> **RECORDS FOR PROCESSING**:
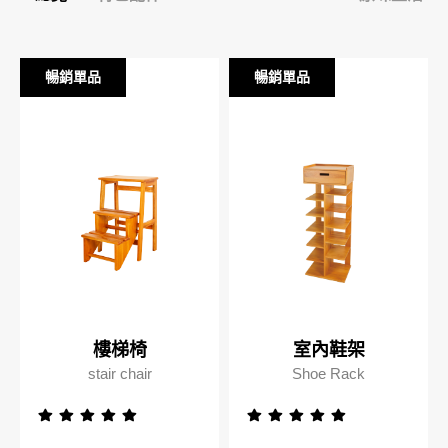
STYLE
暢銷單品
暢銷單品
暢銷單品
暢銷單品
想從空間找家具嗎?
SPACE
搜尋離你最近的據點
樓梯椅
室內鞋架
About Us
News Events
台北民生店
stair chair
Shoe Rack
Service
Contact
新北土城HOLA店
Evaluation
FAQs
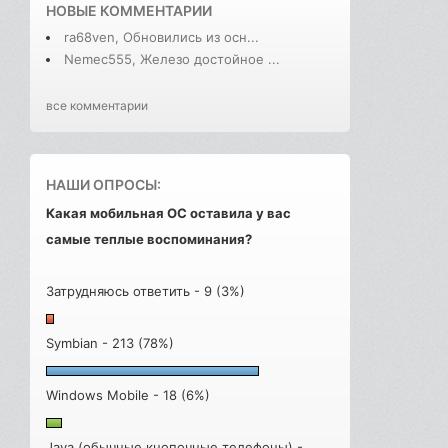
НОВЫЕ КОММЕНТАРИИ
ra68ven, Обновились из осн...
Nemec555, Железо достойное ...
все комментарии
НАШИ ОПРОСЫ:
Какая мобильная ОС оставила у вас
самые теплые воспоминания?
Затрудняюсь ответить - 9 (3%)
Symbian - 213 (78%)
Windows Mobile - 18 (6%)
Java (обычные кнопочные телефоны) -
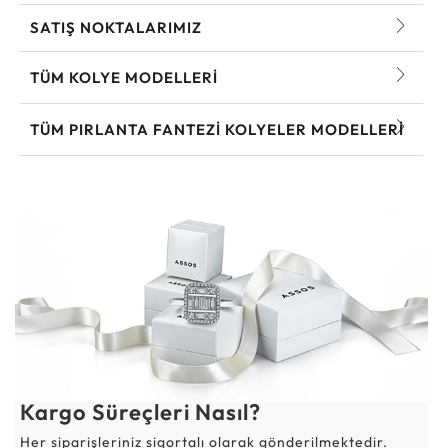
SATIŞ NOKTALARIMIZ
TÜM KOLYE MODELLERI
TÜM PIRLANTA FANTEZI KOLYELER MODELLERI
Kargo Süreçleri Nasıl?
Her siparişleriniz sigortalı olarak gönderilmektedir.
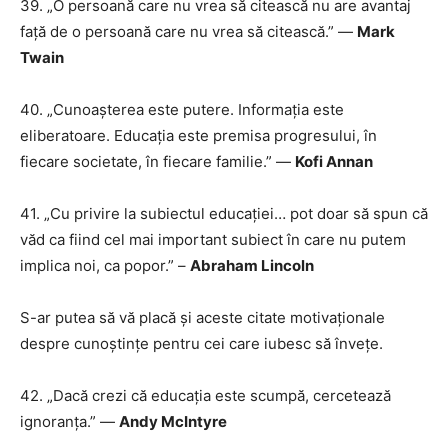
39. „O persoană care nu vrea să citească nu are avantaj
față de o persoană care nu vrea să citească.” —
Mark
Twain
40. „Cunoașterea este putere. Informația este
eliberatoare. Educația este premisa progresului, în
fiecare societate, în fiecare familie.” —
Kofi Annan
41. „Cu privire la subiectul educației… pot doar să spun că
văd ca fiind cel mai important subiect în care nu putem
implica noi, ca popor.” –
Abraham Lincoln
S-ar putea să vă placă și aceste citate motivaționale
despre cunoștințe pentru cei care iubesc să învețe.
42. „Dacă crezi că educația este scumpă, cercetează
ignoranța.” —
Andy McIntyre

> **TASK OBJECTIVE**:
A single number is the answer here: the count of lines in the material above holding the string "persoană".

> **COMPLETED EXERCISE**:
2